Joel Roth asks is violating encapsulation really that bad?.
In two words, it depends.
Encapsulation is merely a technique of structuring your program. The same goes for structured programming and design patterns and object orientation and functional programming and minimizing mutable state. These techniques exist (and good programmers practice them) to help programmers reason about the intent and activity of code.
If you had ten minutes to write a short program to save you a million dollars and you never had to touch that program again, never ever, you might make different design decisions than if you worked on a year long project with a dozen other programmers. If you're a capable and informed intelligent economic actor, this is because the reward of being able to reason about a system at every level from small to large governs the risk of unexpected interactions between unrelated components.
Ask yourself this: would you violate the encapsulation of your objects? Would you use global variables? Would you eschew lexical scoping in favor of global variables? Would you avoid function parameters and return values in favor of setting and reading global variables? Would you avoid functions altogether?
These design strategies exist along a continuum (just like scalability and performance strategies). You pick what you need when it's appropriate. If you're willing to bear the risk that your violation of encapsulation here or there makes maintaining your code more difficult in the future, at least make that choice with good information. (Again, if you don't need to maintain your software, do what's fastest.)

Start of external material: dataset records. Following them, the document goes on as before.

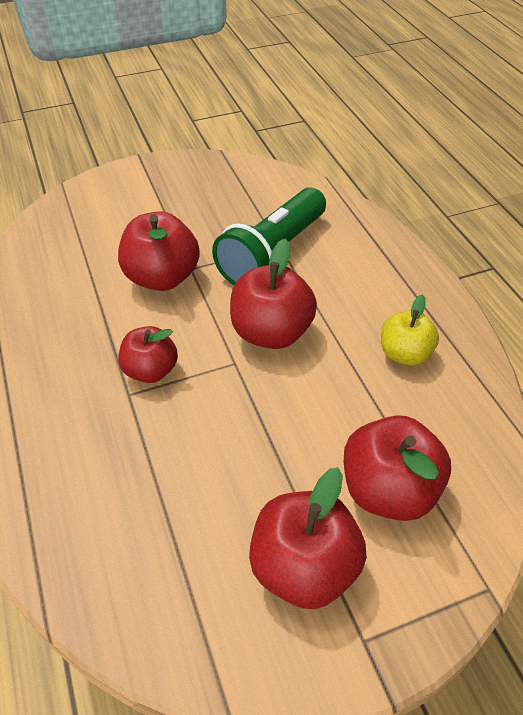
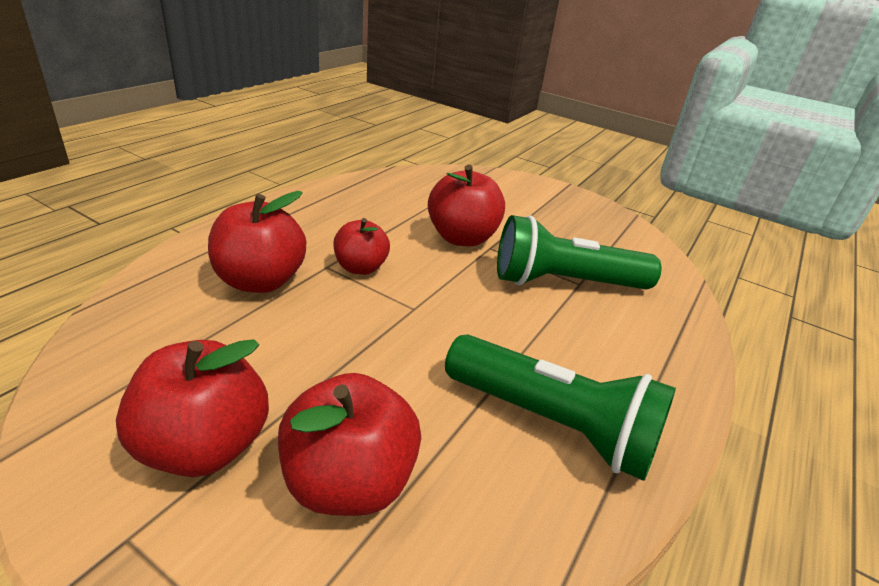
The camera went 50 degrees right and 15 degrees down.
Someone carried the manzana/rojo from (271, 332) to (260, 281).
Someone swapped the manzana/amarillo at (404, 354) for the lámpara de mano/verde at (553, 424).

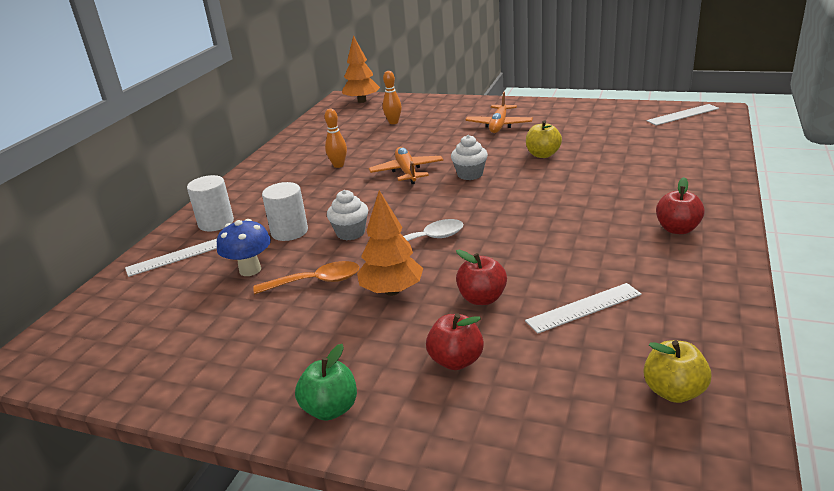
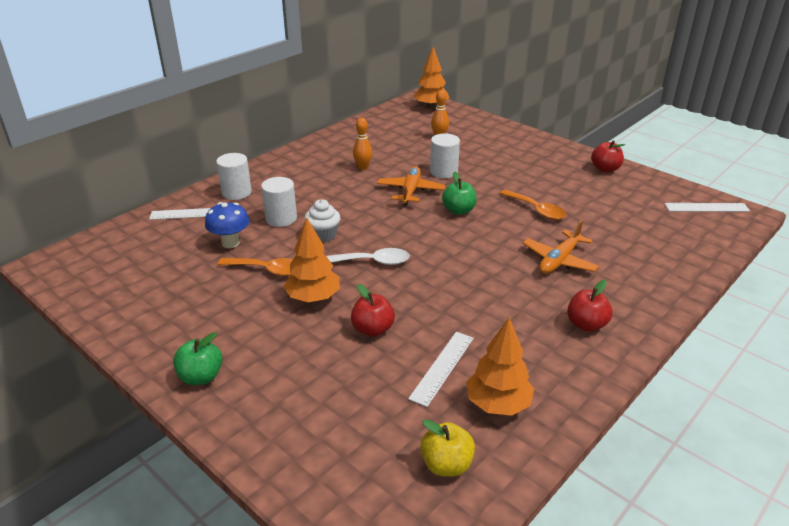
The camera went 20 degrees right and 5 degrees up.
Someone carried the manzana/rojo from (456, 361) to (605, 169).
Someone swapped the magdalena/blanco at (470, 174) for the manzana/verde at (458, 210).
Someone carried the avión/naranja from (499, 125) to (559, 260).
Someone rotated the regla/blanco at (584, 308) by 60 degrees counterclockwise.
Someone swapped the manzana/amarillo at (543, 155) for the cuchara/naranja at (537, 210).
Someone put down the cilindro/blanco at (443, 171).
Someone put down the árbol/naranja at (498, 404).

With that said, in the context of writing tutorials—especially for novice programmers—it's irresponsible to encourage people to write quick and dirty code with known risks. The experts writing tutorials have gone through the pain of maintaining and debugging and fixing plenty of code where the initial developer's gamble went awry. Tutorials should encourage novices away from well-known pitfalls. When they're no longer novices—when they really, truly understand the risks—they can do things the risky way.
Hi chromatic,
I'd like to differentiate between using code to clarify how objects work in Perl 5, and advocating well-known pitfalls.

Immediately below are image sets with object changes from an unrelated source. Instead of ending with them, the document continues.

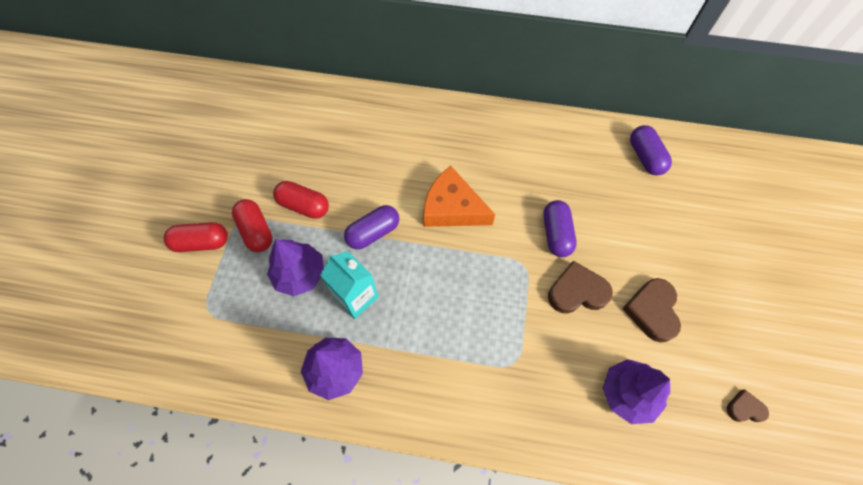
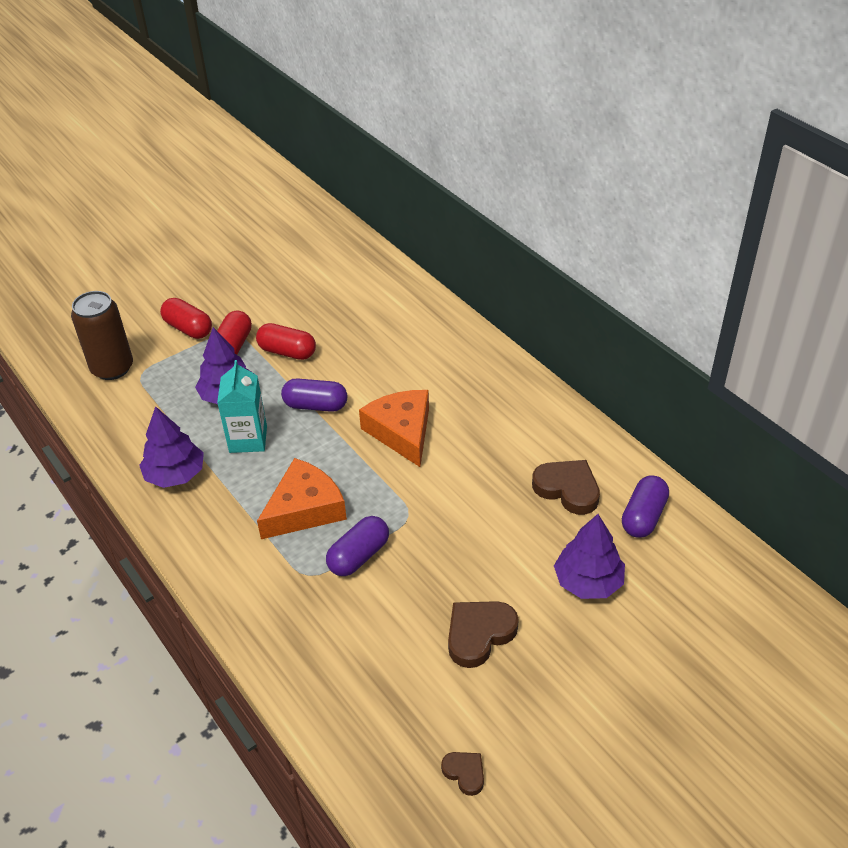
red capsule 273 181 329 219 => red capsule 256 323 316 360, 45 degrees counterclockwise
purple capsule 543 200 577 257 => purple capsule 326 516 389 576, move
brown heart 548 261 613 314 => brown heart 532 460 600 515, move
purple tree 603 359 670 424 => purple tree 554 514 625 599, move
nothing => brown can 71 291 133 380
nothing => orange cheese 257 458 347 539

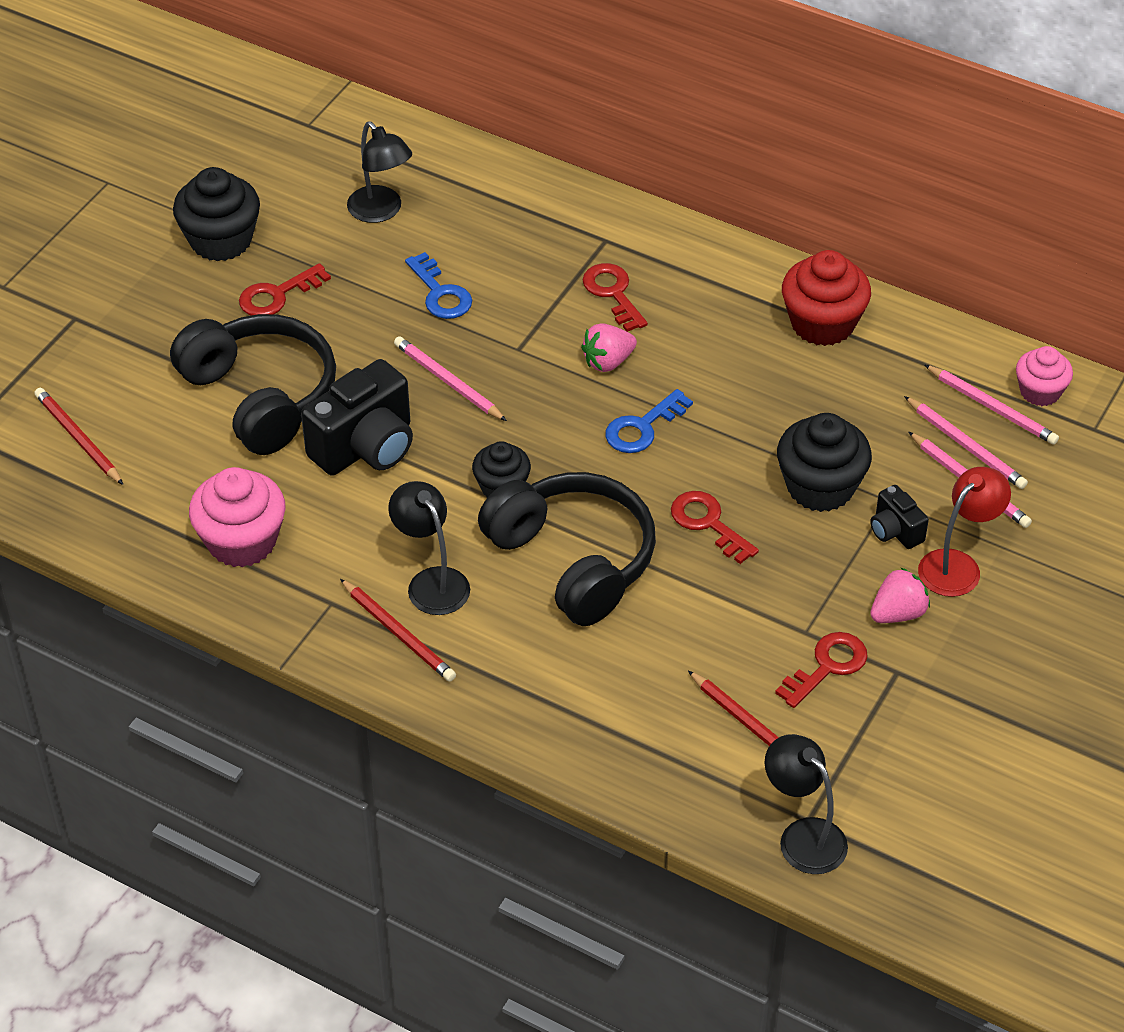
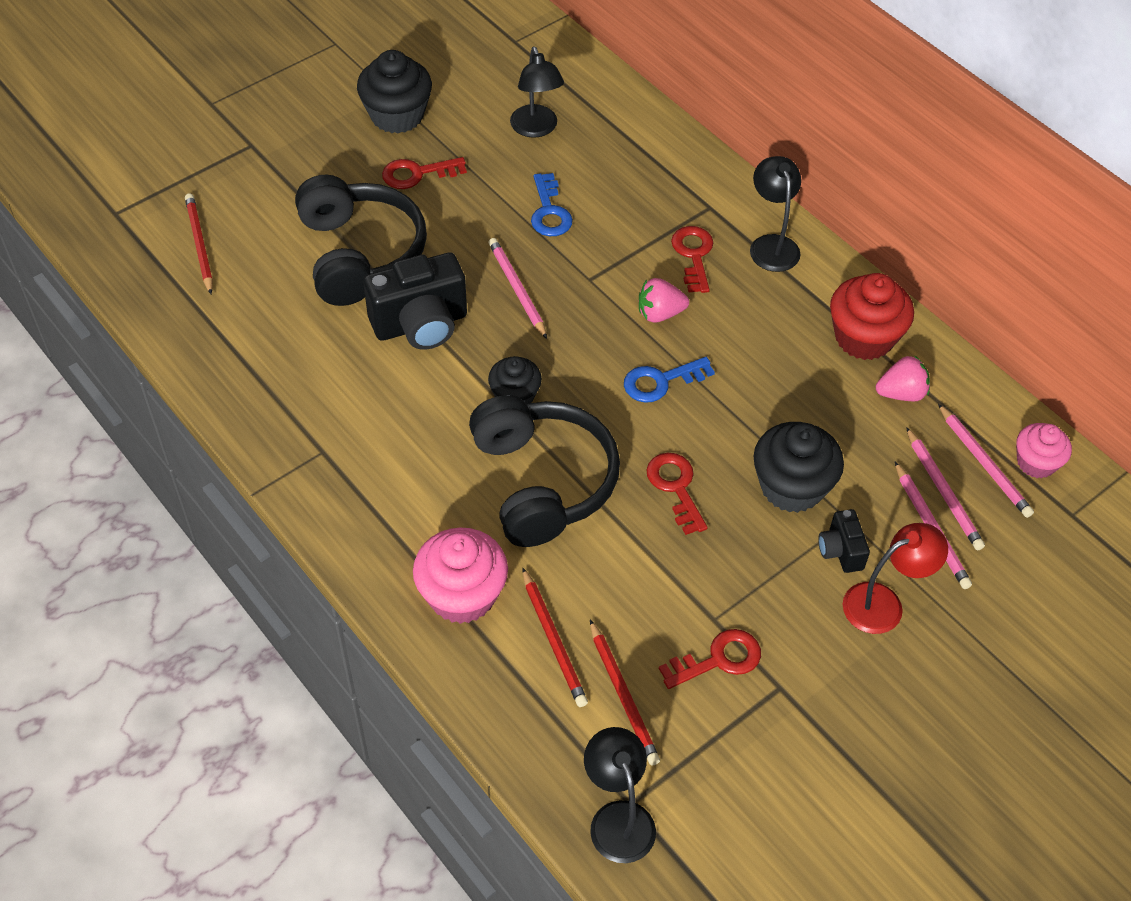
pink cupcake 189 467 285 568 => pink cupcake 413 528 508 624, move
red pencil 340 579 456 682 => red pencil 522 568 588 707, move
black lamp 388 481 470 615 => black lamp 750 156 801 272, move
pink strawberry 870 567 930 623 => pink strawberry 876 355 930 401, move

In your opinion is there no context in which $object->{key} can be safely mentioned to novices without inducing quick-and-dirty coding practices?
Joel Roth
In my 2006 YAPC talk on inside-out objects, I made an analogy for encapsulation as a choice between "double-yellow lines" and "Jersey barriers". (For those outside the US, those are the painted lines in the middle of the road and the concrete barriers used to divide traffic.)
The typical hash-based OO pattern in Perl is what I called "advisory encapsulation". To use the double-yellow line analogy, you shouldn't cross it and you just might get hit by oncoming traffic if you aren't really careful, but sometimes there is an accident or an obstruction and it saves a lot of time to just swerve over the double-yellow line and go around.
The alternative is "enforced encapsulation" -- which inside-out objects (mostly) provide. Just like the concrete barrier, you'll never get hit by oncoming traffic, but you're totally stuck if there is an obstruction.
I bring this up not to advocate inside-out objects (which I know enough about to despise), but to point out that advisory encapsulation is very consistent with Perl's general design and philosophy. Yes, you can go mucking about inside blessed references if you really need to, but that doesn't make it a good idea for a regular practice.
From a teaching perspective, I think one should teach the guts just enough so that people understand the issues and pitfalls and then one should teach "good practices" that people should use in everyday code.
And to answer Joel Roth's question with David Golden's analogy:
A new driver's manual should tell new drivers to not cross over the double yellow line. So an OO tutorial should tell drivers to not violate encapsulations.
You have to show novices the encapsulation-breaking form if only to explain what's going on when they read poorly-written existing code.
Another problem with encouraging people to access object attributes directly is that it obscures the intent of the code; there's no way of knowing if the author of the class intends for you to access that attribute directly, or if it's delegated elsewhere, or a calculated attribute, or part of another calculated attribute, or something else. You just get a big bucket of key/value pairs and hope that you're not breaking something by rummaging around in it directly.